[EXERCISE DIRECTIONS] Exact copy, pictures omitted: the line holding "Perempuan 2024, Lumut: 1 -> 0" and every line after it down to the end of the entries.

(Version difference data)

--------

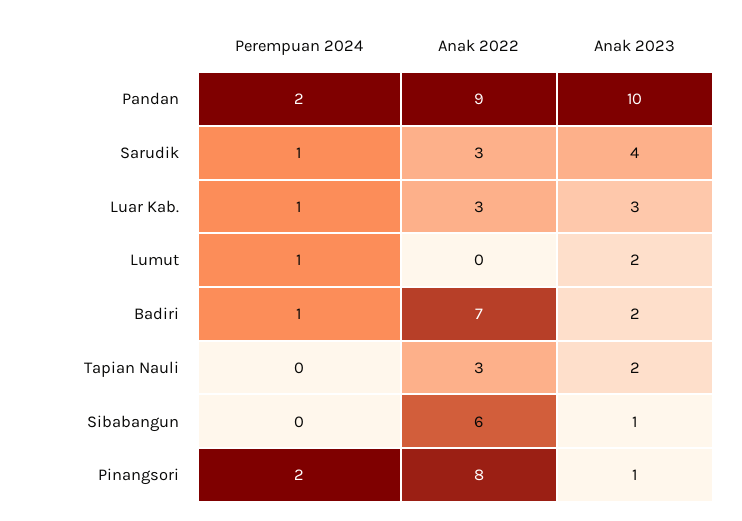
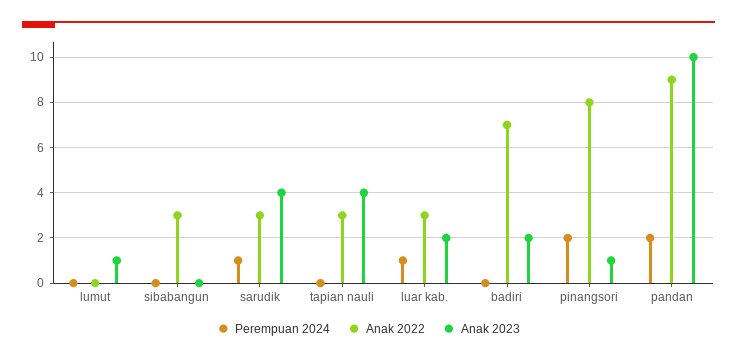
Anak 2023, Luar Kab.: 3 -> 2
Perempuan 2024, Lumut: 1 -> 0
Anak 2023, Lumut: 2 -> 1
Perempuan 2024, Badiri: 1 -> 0
Anak 2023, Tapian Nauli: 2 -> 4
Anak 2022, Sibabangun: 6 -> 3
Anak 2023, Sibabangun: 1 -> 0

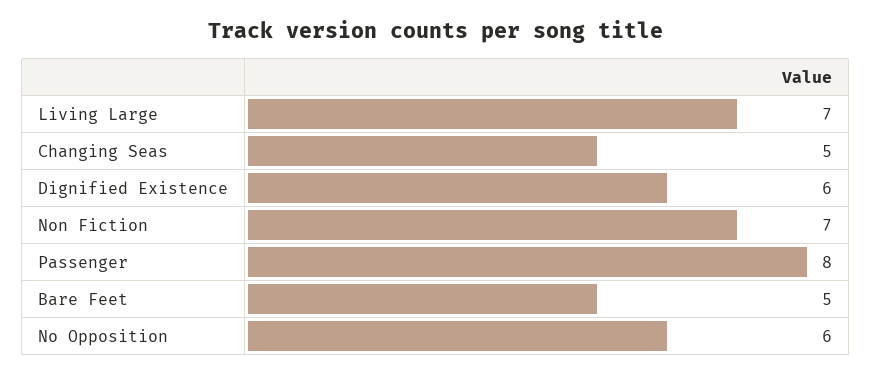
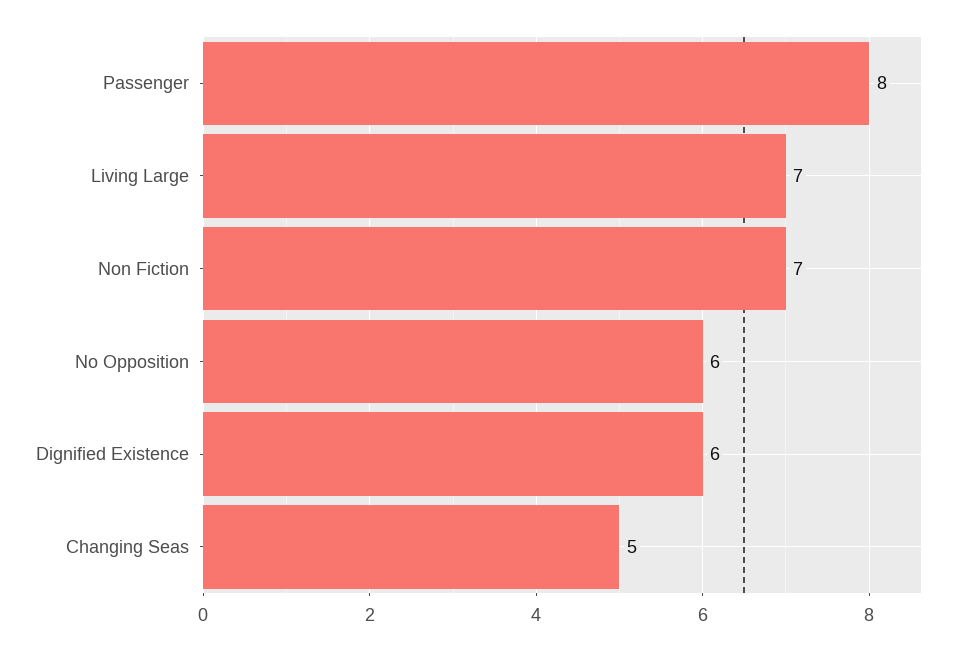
Bare Feet: 5 -> none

--------

[TASK OUTPUT]
Perempuan 2024, Lumut: 1 -> 0
Anak 2023, Lumut: 2 -> 1
Perempuan 2024, Badiri: 1 -> 0
Anak 2023, Tapian Nauli: 2 -> 4
Anak 2022, Sibabangun: 6 -> 3
Anak 2023, Sibabangun: 1 -> 0

Bare Feet: 5 -> none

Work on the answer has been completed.